Sementara di dalam ruangan, Miller menjatuhkan tubuhnya di sofa dengan lunglai. Ia mengusap wajahnya dengan menghela nafas. Baru saja ia sedikit mendapatkan kebahagiaan yang ia fikir akan terus mengikutinya. Namun, Soully benar-benar baik padanya hanya karena ia memang baik. Sifat Malika mungkin masih melekat padanya, tapi tidak untuk cintanya. Apalagi terngiang jelas saat tadi Soully menanyakan tentang mengapa ia mengabaikannya ketika masih menjadi tunangannya. Hal terbesar yang paling ia sesali saat ini, cinta yang takkan pernah ia dapatkan kembali.

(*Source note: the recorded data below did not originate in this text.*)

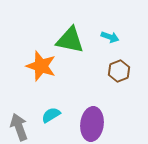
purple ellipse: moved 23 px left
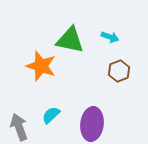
cyan semicircle: rotated 12 degrees counterclockwise
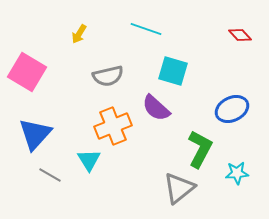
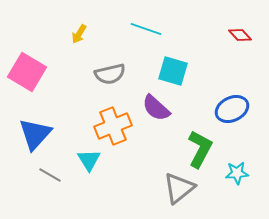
gray semicircle: moved 2 px right, 2 px up
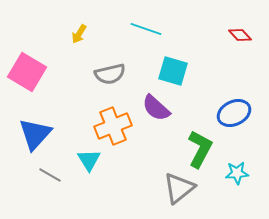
blue ellipse: moved 2 px right, 4 px down
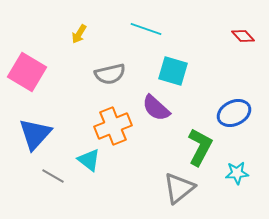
red diamond: moved 3 px right, 1 px down
green L-shape: moved 2 px up
cyan triangle: rotated 20 degrees counterclockwise
gray line: moved 3 px right, 1 px down
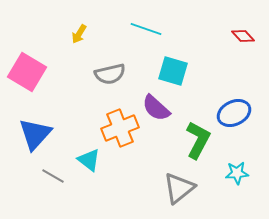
orange cross: moved 7 px right, 2 px down
green L-shape: moved 2 px left, 7 px up
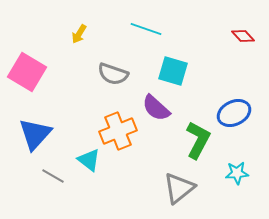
gray semicircle: moved 3 px right; rotated 32 degrees clockwise
orange cross: moved 2 px left, 3 px down
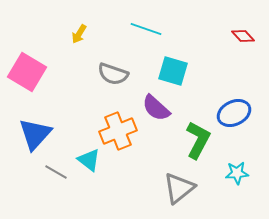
gray line: moved 3 px right, 4 px up
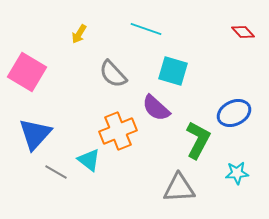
red diamond: moved 4 px up
gray semicircle: rotated 28 degrees clockwise
gray triangle: rotated 36 degrees clockwise
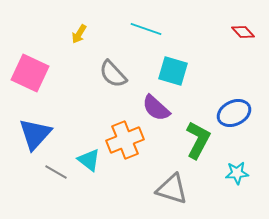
pink square: moved 3 px right, 1 px down; rotated 6 degrees counterclockwise
orange cross: moved 7 px right, 9 px down
gray triangle: moved 7 px left, 1 px down; rotated 20 degrees clockwise
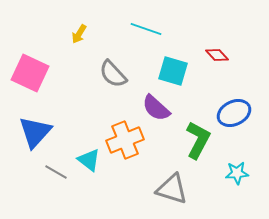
red diamond: moved 26 px left, 23 px down
blue triangle: moved 2 px up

Bimo menatap cemas tuannya yang sedang dalam suasana hati tak baik.
***
Sebuah panggilan masuk ke dalam ponselnya saat Soully sedang duduk di halte bus dekat gedung kantornya. Ya, halte bus adalah salah satu tempat yang sering Soully datangi ketika suasana hatinya memburuk. Ia memikirkan kenapa tadi dirinya begitu terbuai suasana saat Miller mendekapnya. Dan kilasan bayangan apa tadi ketika tangan kekar itu merengkuh tubuhnya?
Kenapa hatinya melunak bahkan terasa sakit sekaligus saat bayangan Miller mengabaikan dirinya?
Tidak, aku hanya mencintai suamiku. Aku takkan goyah!
Lagi, getaran pada ponselnya membuyarkan lamunannya. Sesaat tadi ia mengabaikan panggilan masuknya karena terlalu larut dalam fikirannya. Soully melihat nama yang tertera pada layar ponselnya. Lalu melihat angka waktu pada layar ponselnya. Waktu sudah menunjukkan pukul 18.05.
"Ya ampun, hampir saja aku melupakan janji temu dengan Kak Erick." Soully bergumam lalu meletakkan benda pipih itu pada telinganya.